One of the major sticking points during Sunderland’s courting of Allardyce is expected to be his demand for autonomy in the transfer market as well as a sizable transfer budget to sign his own players during the January window.

[ MORE: Advocaat: Sunderland squad too thin, chairman to blame ]

Allardyce seems like the no. 1 guy you’d like to bring in to steady a capsized ship — cough Sunderland cough — in any situation. Not only does he have a successful track record in the Premier League, but he’s the kind of no-nonsense leader a club like Sunderland so desperately needs as they find themselves in yet another relegation battle just eight games into the new season.
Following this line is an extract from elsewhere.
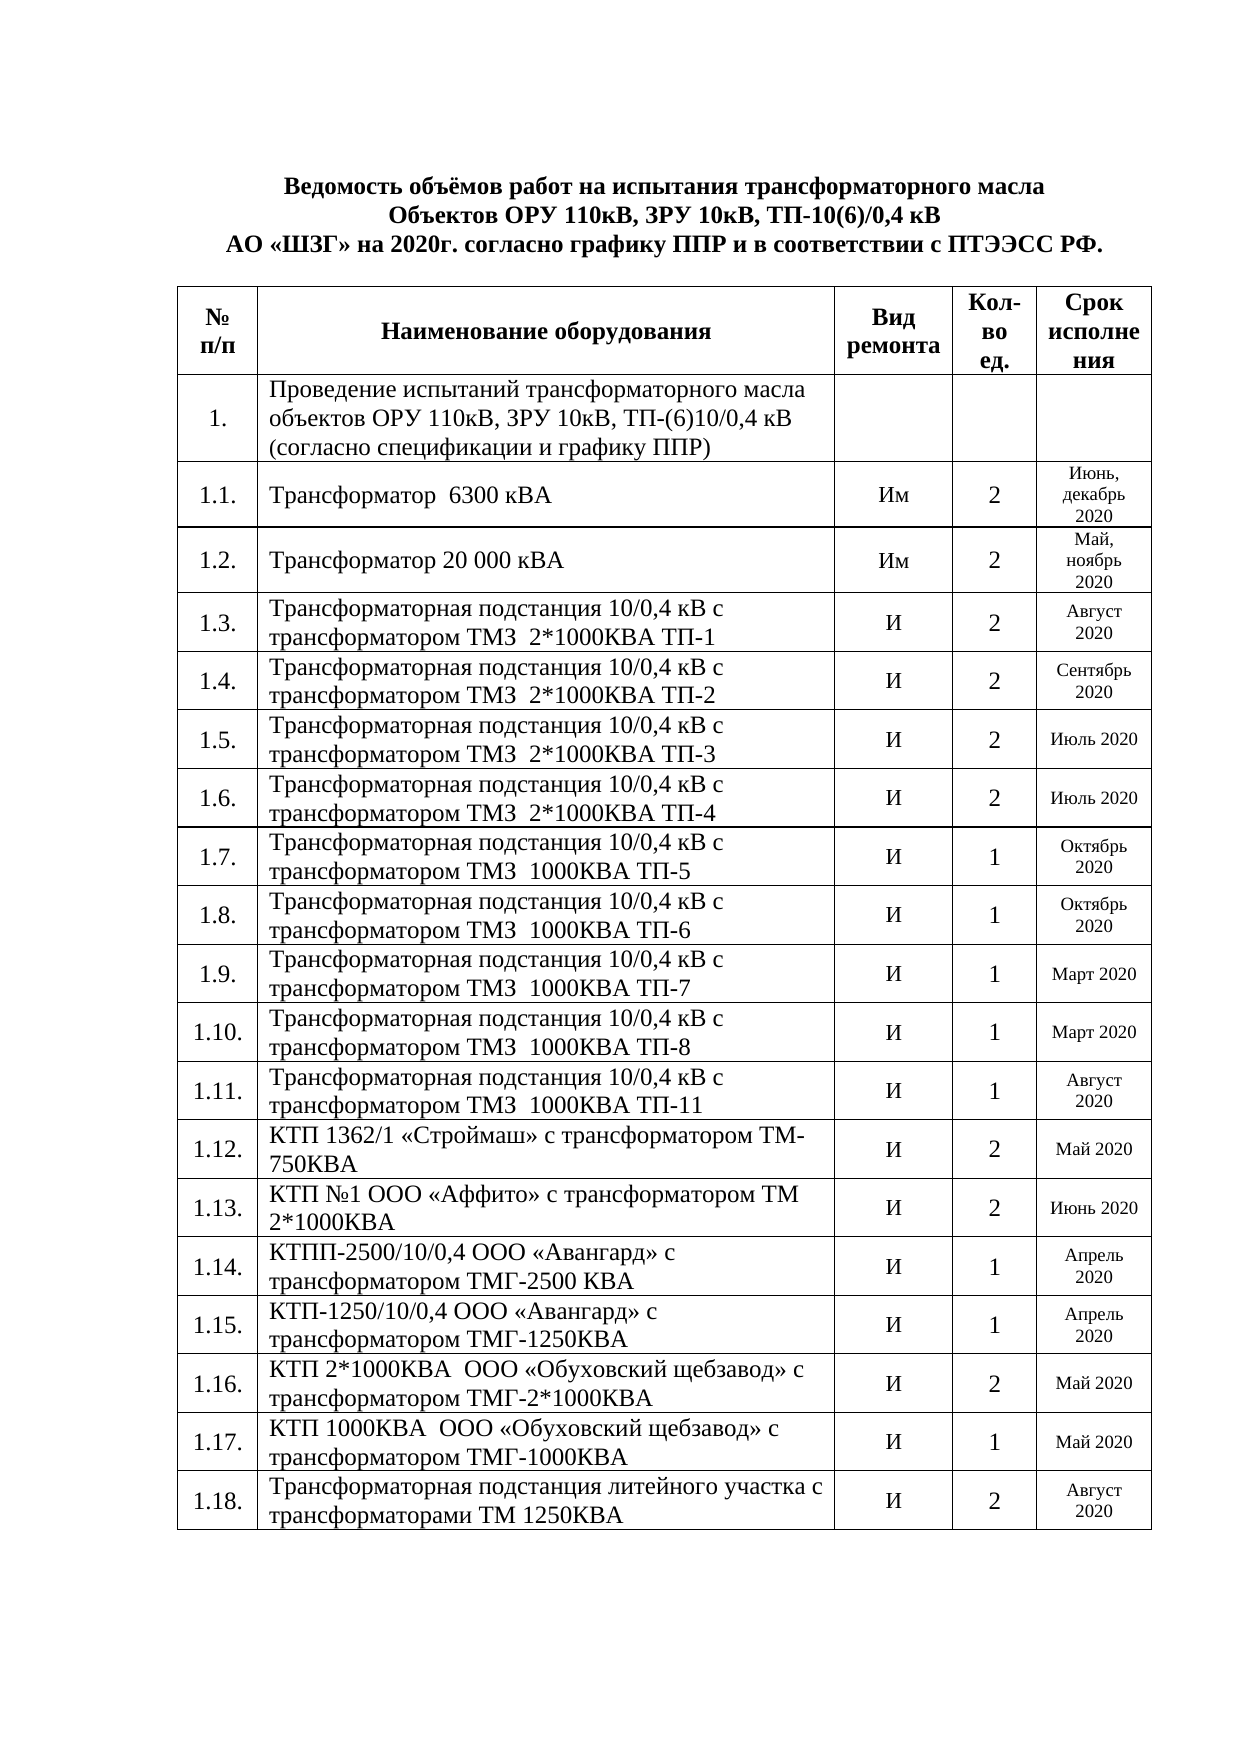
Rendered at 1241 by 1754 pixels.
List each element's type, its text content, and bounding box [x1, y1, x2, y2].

Short hopes to have Allardyce signed, sealed and delivered when the Premier League returns to action next weekend. In that event, Allardyce’s first game in charge of Sunderland would be a trip to West Bromwich Albion. His first home fixture? Home to Tyne-Wear derby rivals Newcastle United, a club whose boisterous fanbase still holds a great deal of disdain for Big Sam. Sometimes the football gods really are looking out for us.